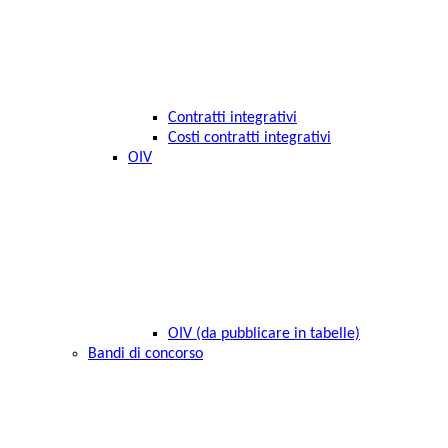
Contratti integrativi
Costi contratti integrativi
OIV
OIV (da pubblicare in tabelle)
Bandi di concorso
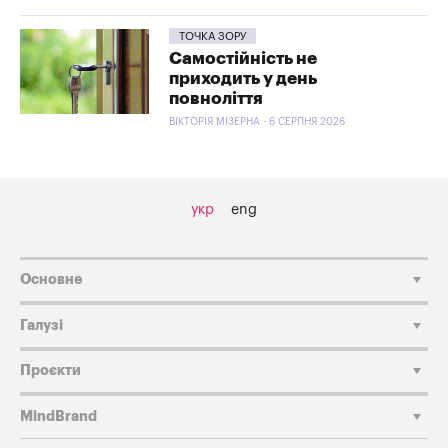
ТОЧКА ЗОРУ
Самостійність не
приходить у день
повноліття
ВІКТОРІЯ МІЗЕРНА - 6 СЕРПНЯ 2026
укр
eng
Основне
Галузі
Проєкти
MindBrand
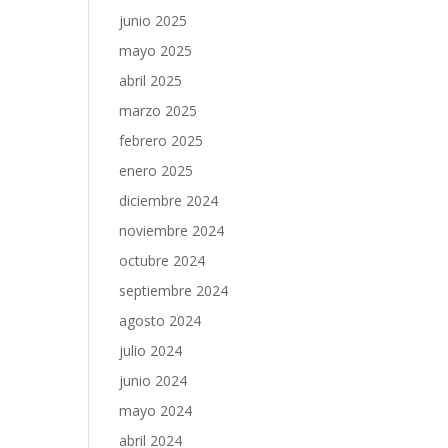
junio 2025
mayo 2025
abril 2025
marzo 2025
febrero 2025
enero 2025
diciembre 2024
noviembre 2024
octubre 2024
septiembre 2024
agosto 2024
julio 2024
junio 2024
mayo 2024
abril 2024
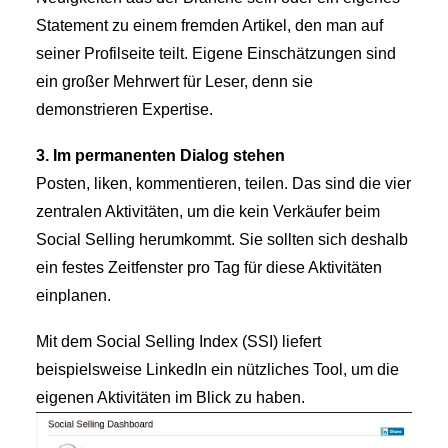
Statement zu einem fremden Artikel, den man auf
seiner Profilseite teilt. Eigene Einschätzungen sind
ein großer Mehrwert für Leser, denn sie
demonstrieren Expertise.
3. Im permanenten Dialog stehen
Posten, liken, kommentieren, teilen. Das sind die vier
zentralen Aktivitäten, um die kein Verkäufer beim
Social Selling herumkommt. Sie sollten sich deshalb
ein festes Zeitfenster pro Tag für diese Aktivitäten
einplanen.
Mit dem Social Selling Index (SSI) liefert
beispielsweise LinkedIn ein nützliches Tool, um die
eigenen Aktivitäten im Blick zu haben.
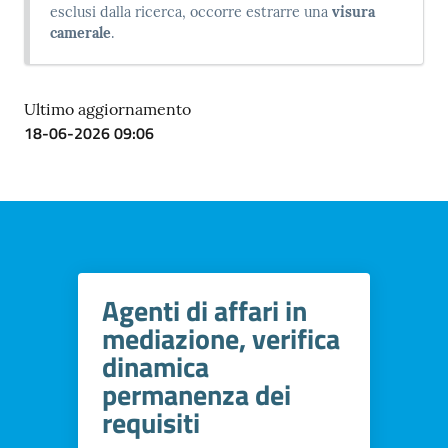
esclusi dalla ricerca, occorre estrarre una
visura
camerale
.
Ultimo aggiornamento
18-06-2026 09:06
Agenti di affari in
mediazione, verifica
dinamica
permanenza dei
requisiti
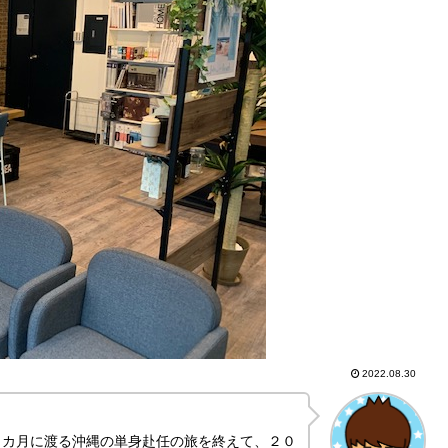
2022.08.30
９カ月に渡る沖縄の単身赴任の旅を終えて、２０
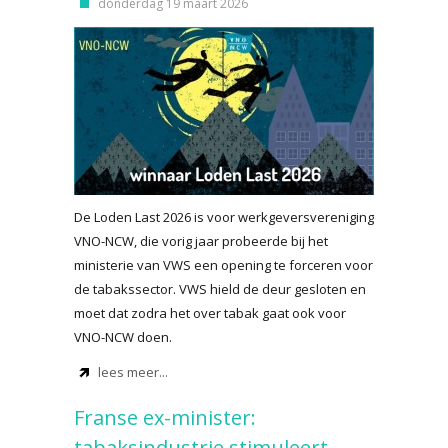
donderdag 19 maart 2026
De Loden Last 2026 is voor werkgeversvereniging
VNO-NCW, die vorig jaar probeerde bij het
ministerie van VWS een opening te forceren voor
de tabakssector. VWS hield de deur gesloten en
moet dat zodra het over tabak gaat ook voor
VNO-NCW doen.
lees meer...
Franse ex-minister:
tabaksindustrie stimuleert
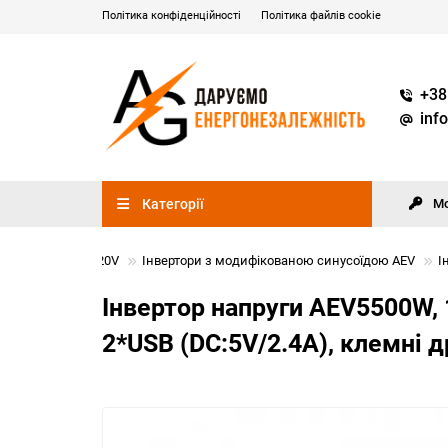
Політика конфіденційності
Політика файлів cookie
+38
inf
Категорії
М
оїдою c 12V => 220V
Інвертори з модифікованою синусоїдою AEV
І
Інвертор напруги AEV5500W, 
2*USB (DC:5V/2.4A), клемні 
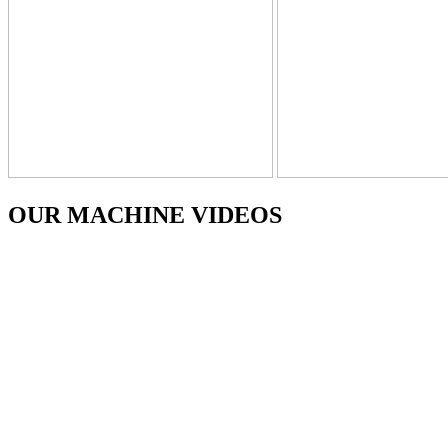
OUR MACHINE VIDEOS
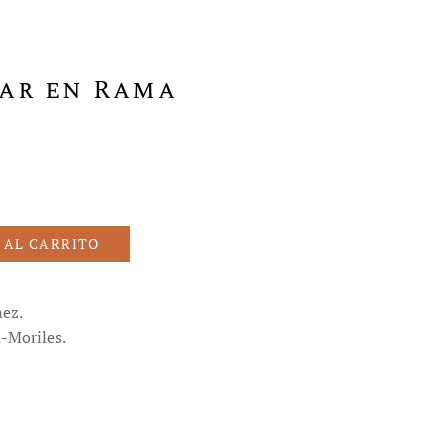
ar en Rama
 AL CARRITO
ez.
-Moriles.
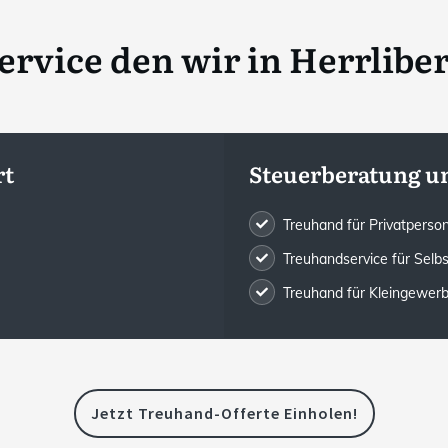
rvice den wir in
Herrliber
rt
Steuerberatung u
Treuhand für Privatpers
Treuhandservice für Selb
Treuhand für Kleingewe
Jetzt Treuhand-Offerte Einholen!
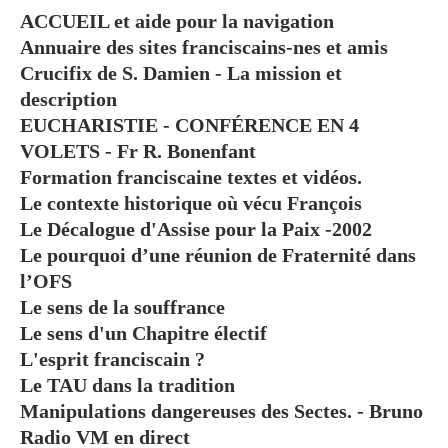
ACCUEIL et aide pour la navigation
Annuaire des sites franciscains-nes et amis
Crucifix de S. Damien - La mission et
description
EUCHARISTIE - CONFÉRENCE EN 4
VOLETS - Fr R. Bonenfant
Formation franciscaine textes et vidéos.
Le contexte historique où vécu François
Le Décalogue d'Assise pour la Paix -2002
Le pourquoi d’une réunion de Fraternité dans
l’OFS
Le sens de la souffrance
Le sens d'un Chapitre électif
L'esprit franciscain ?
Le TAU dans la tradition
Manipulations dangereuses des Sectes. - Bruno
Radio VM en direct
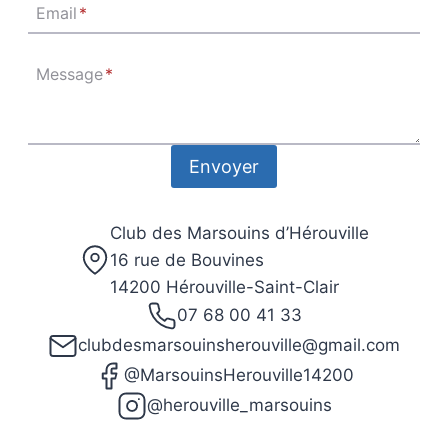
Email
*
Message
*
Envoyer
Club des Marsouins d’Hérouville
16 rue de Bouvines
14200 Hérouville-Saint-Clair
07 68 00 41 33
clubdesmarsouinsherouville@gmail.com
@MarsouinsHerouville14200
@herouville_marsouins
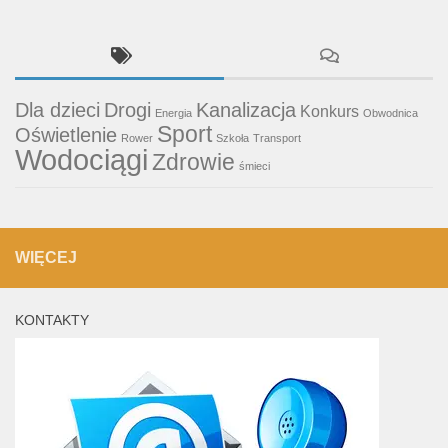
Dla dzieci
Drogi
Kanalizacja
Konkurs
Energia
Obwodnica
Sport
Oświetlenie
Rower
Szkoła
Transport
Wodociągi
Zdrowie
śmieci
WIĘCEJ
KONTAKTY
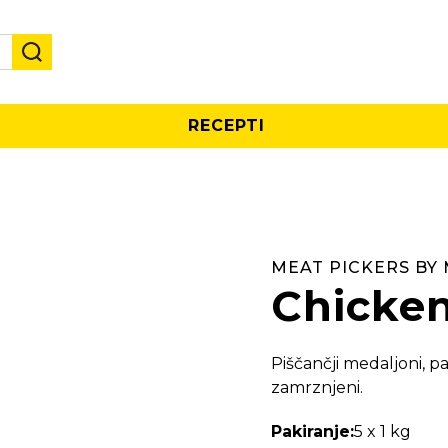
RECEPTI
MEAT PICKERS BY
Chicken
Piščančji medaljoni, pa
zamrznjeni.
Pakiranje:
5 x 1 kg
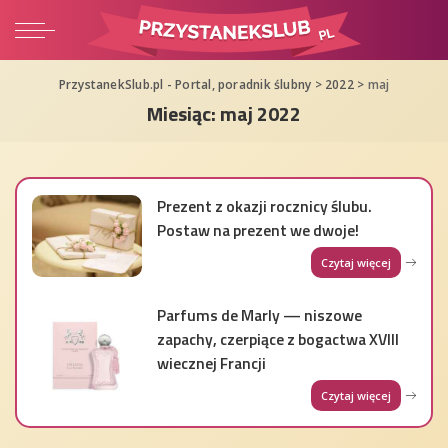
PrzystanekSlub.pl - Portal, poradnik ślubny
>
2022
>
maj
Miesiąc:
maj 2022
Prezent z okazji rocznicy ślubu.
Postaw na prezent we dwoje!
Czytaj więcej
Parfums de Marly — niszowe
zapachy, czerpiące z bogactwa XVIII
wiecznej Francji
Czytaj więcej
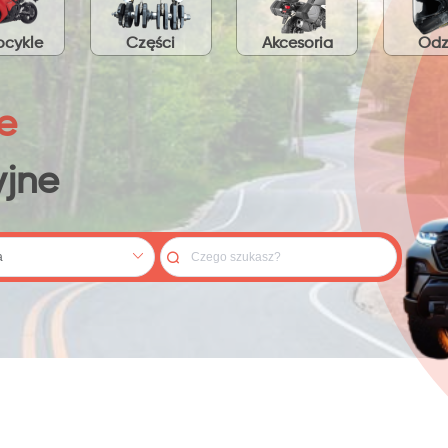
cykle
Części
Akcesoria
Odz
e
jne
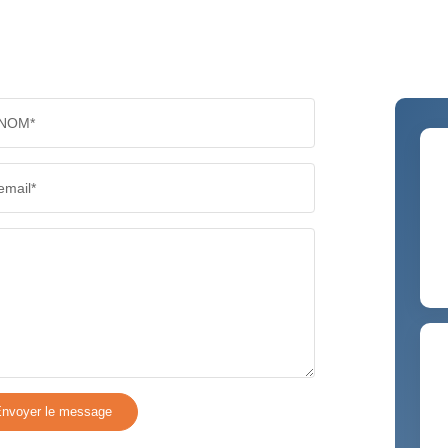
NOM*
email*
nvoyer le message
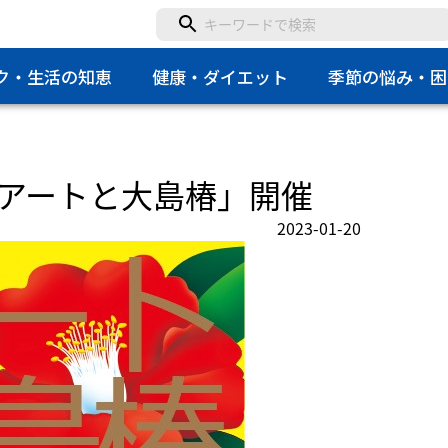
ク・生活の知恵
健康・ダイエット
季節の悩み・困
アートと大島椿」開催
2023-01-20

Your task:
Filter the preceding entries down to the lines with "sens".

Exercise result:
Le sens de la souffrance
Le sens d'un Chapitre électif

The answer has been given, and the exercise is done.